**Task:**
Would you reproduce all of the entries below, character for character?

**Provided records:**
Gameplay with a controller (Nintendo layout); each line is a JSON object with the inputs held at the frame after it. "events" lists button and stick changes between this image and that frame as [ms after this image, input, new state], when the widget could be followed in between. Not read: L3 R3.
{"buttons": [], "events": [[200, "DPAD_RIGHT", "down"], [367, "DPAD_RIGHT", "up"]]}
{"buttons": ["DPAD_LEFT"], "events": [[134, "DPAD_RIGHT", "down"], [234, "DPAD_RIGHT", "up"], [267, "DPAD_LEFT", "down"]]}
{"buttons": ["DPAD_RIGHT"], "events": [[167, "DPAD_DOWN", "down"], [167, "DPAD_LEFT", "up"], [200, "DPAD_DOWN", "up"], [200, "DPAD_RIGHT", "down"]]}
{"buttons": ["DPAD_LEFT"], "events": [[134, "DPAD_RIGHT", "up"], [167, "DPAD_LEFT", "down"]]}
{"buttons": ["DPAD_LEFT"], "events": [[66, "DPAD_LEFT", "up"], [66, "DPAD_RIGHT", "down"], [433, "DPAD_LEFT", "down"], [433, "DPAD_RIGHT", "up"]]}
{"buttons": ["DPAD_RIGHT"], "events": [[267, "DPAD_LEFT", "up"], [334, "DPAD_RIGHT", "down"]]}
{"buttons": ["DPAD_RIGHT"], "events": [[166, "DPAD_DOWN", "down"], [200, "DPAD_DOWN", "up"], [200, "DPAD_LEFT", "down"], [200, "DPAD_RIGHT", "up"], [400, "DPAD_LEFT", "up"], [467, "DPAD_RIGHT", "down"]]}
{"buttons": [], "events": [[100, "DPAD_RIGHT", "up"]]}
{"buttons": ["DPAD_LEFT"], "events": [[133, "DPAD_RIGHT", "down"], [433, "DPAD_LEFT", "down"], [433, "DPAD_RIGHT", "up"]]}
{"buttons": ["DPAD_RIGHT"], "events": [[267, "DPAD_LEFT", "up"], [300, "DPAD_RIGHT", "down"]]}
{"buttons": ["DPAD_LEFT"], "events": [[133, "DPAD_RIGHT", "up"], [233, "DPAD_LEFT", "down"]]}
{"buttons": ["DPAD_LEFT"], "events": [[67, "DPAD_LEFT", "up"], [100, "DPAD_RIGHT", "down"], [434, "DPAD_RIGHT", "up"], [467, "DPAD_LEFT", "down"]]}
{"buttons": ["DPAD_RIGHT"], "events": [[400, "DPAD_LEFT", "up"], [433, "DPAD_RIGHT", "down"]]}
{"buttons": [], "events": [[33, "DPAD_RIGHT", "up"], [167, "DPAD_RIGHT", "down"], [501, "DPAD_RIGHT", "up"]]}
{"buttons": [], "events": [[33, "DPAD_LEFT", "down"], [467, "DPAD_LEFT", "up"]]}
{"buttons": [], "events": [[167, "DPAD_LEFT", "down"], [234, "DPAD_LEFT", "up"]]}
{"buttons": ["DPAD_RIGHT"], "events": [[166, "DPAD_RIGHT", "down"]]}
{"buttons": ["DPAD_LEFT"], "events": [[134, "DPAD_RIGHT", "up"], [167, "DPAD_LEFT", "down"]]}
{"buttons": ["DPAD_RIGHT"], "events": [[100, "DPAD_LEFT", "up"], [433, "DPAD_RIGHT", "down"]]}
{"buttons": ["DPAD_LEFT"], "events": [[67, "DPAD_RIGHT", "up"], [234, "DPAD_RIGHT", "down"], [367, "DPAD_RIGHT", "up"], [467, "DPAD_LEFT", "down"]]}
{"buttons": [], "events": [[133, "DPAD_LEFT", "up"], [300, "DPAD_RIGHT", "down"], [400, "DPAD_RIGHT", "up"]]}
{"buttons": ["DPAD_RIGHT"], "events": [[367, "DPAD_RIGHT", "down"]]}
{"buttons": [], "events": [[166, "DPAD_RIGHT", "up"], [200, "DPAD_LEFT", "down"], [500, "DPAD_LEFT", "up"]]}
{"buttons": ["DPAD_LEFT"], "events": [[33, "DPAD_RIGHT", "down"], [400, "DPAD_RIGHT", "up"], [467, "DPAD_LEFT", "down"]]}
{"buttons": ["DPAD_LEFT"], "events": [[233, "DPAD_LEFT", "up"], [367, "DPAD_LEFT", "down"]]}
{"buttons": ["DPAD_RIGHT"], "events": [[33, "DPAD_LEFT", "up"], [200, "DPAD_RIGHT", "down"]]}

**Output of the exercise:**
Gameplay with a controller (Nintendo layout); each line is a JSON object with the inputs held at the frame after it. "events" lists button and stick changes between this image and that frame as [ms after this image, input, new state], when the widget could be followed in between. Not read: L3 R3.
{"buttons": [], "events": [[200, "DPAD_RIGHT", "down"], [367, "DPAD_RIGHT", "up"]]}
{"buttons": ["DPAD_LEFT"], "events": [[134, "DPAD_RIGHT", "down"], [234, "DPAD_RIGHT", "up"], [267, "DPAD_LEFT", "down"]]}
{"buttons": ["DPAD_RIGHT"], "events": [[167, "DPAD_DOWN", "down"], [167, "DPAD_LEFT", "up"], [200, "DPAD_DOWN", "up"], [200, "DPAD_RIGHT", "down"]]}
{"buttons": ["DPAD_LEFT"], "events": [[134, "DPAD_RIGHT", "up"], [167, "DPAD_LEFT", "down"]]}
{"buttons": ["DPAD_LEFT"], "events": [[66, "DPAD_LEFT", "up"], [66, "DPAD_RIGHT", "down"], [433, "DPAD_LEFT", "down"], [433, "DPAD_RIGHT", "up"]]}
{"buttons": ["DPAD_RIGHT"], "events": [[267, "DPAD_LEFT", "up"], [334, "DPAD_RIGHT", "down"]]}
{"buttons": ["DPAD_RIGHT"], "events": [[166, "DPAD_DOWN", "down"], [200, "DPAD_DOWN", "up"], [200, "DPAD_LEFT", "down"], [200, "DPAD_RIGHT", "up"], [400, "DPAD_LEFT", "up"], [467, "DPAD_RIGHT", "down"]]}
{"buttons": [], "events": [[100, "DPAD_RIGHT", "up"]]}
{"buttons": ["DPAD_LEFT"], "events": [[133, "DPAD_RIGHT", "down"], [433, "DPAD_LEFT", "down"], [433, "DPAD_RIGHT", "up"]]}
{"buttons": ["DPAD_RIGHT"], "events": [[267, "DPAD_LEFT", "up"], [300, "DPAD_RIGHT", "down"]]}
{"buttons": ["DPAD_LEFT"], "events": [[133, "DPAD_RIGHT", "up"], [233, "DPAD_LEFT", "down"]]}
{"buttons": ["DPAD_LEFT"], "events": [[67, "DPAD_LEFT", "up"], [100, "DPAD_RIGHT", "down"], [434, "DPAD_RIGHT", "up"], [467, "DPAD_LEFT", "down"]]}
{"buttons": ["DPAD_RIGHT"], "events": [[400, "DPAD_LEFT", "up"], [433, "DPAD_RIGHT", "down"]]}
{"buttons": [], "events": [[33, "DPAD_RIGHT", "up"], [167, "DPAD_RIGHT", "down"], [501, "DPAD_RIGHT", "up"]]}
{"buttons": [], "events": [[33, "DPAD_LEFT", "down"], [467, "DPAD_LEFT", "up"]]}
{"buttons": [], "events": [[167, "DPAD_LEFT", "down"], [234, "DPAD_LEFT", "up"]]}
{"buttons": ["DPAD_RIGHT"], "events": [[166, "DPAD_RIGHT", "down"]]}
{"buttons": ["DPAD_LEFT"], "events": [[134, "DPAD_RIGHT", "up"], [167, "DPAD_LEFT", "down"]]}
{"buttons": ["DPAD_RIGHT"], "events": [[100, "DPAD_LEFT", "up"], [433, "DPAD_RIGHT", "down"]]}
{"buttons": ["DPAD_LEFT"], "events": [[67, "DPAD_RIGHT", "up"], [234, "DPAD_RIGHT", "down"], [367, "DPAD_RIGHT", "up"], [467, "DPAD_LEFT", "down"]]}
{"buttons": [], "events": [[133, "DPAD_LEFT", "up"], [300, "DPAD_RIGHT", "down"], [400, "DPAD_RIGHT", "up"]]}
{"buttons": ["DPAD_RIGHT"], "events": [[367, "DPAD_RIGHT", "down"]]}
{"buttons": [], "events": [[166, "DPAD_RIGHT", "up"], [200, "DPAD_LEFT", "down"], [500, "DPAD_LEFT", "up"]]}
{"buttons": ["DPAD_LEFT"], "events": [[33, "DPAD_RIGHT", "down"], [400, "DPAD_RIGHT", "up"], [467, "DPAD_LEFT", "down"]]}
{"buttons": ["DPAD_LEFT"], "events": [[233, "DPAD_LEFT", "up"], [367, "DPAD_LEFT", "down"]]}
{"buttons": ["DPAD_RIGHT"], "events": [[33, "DPAD_LEFT", "up"], [200, "DPAD_RIGHT", "down"]]}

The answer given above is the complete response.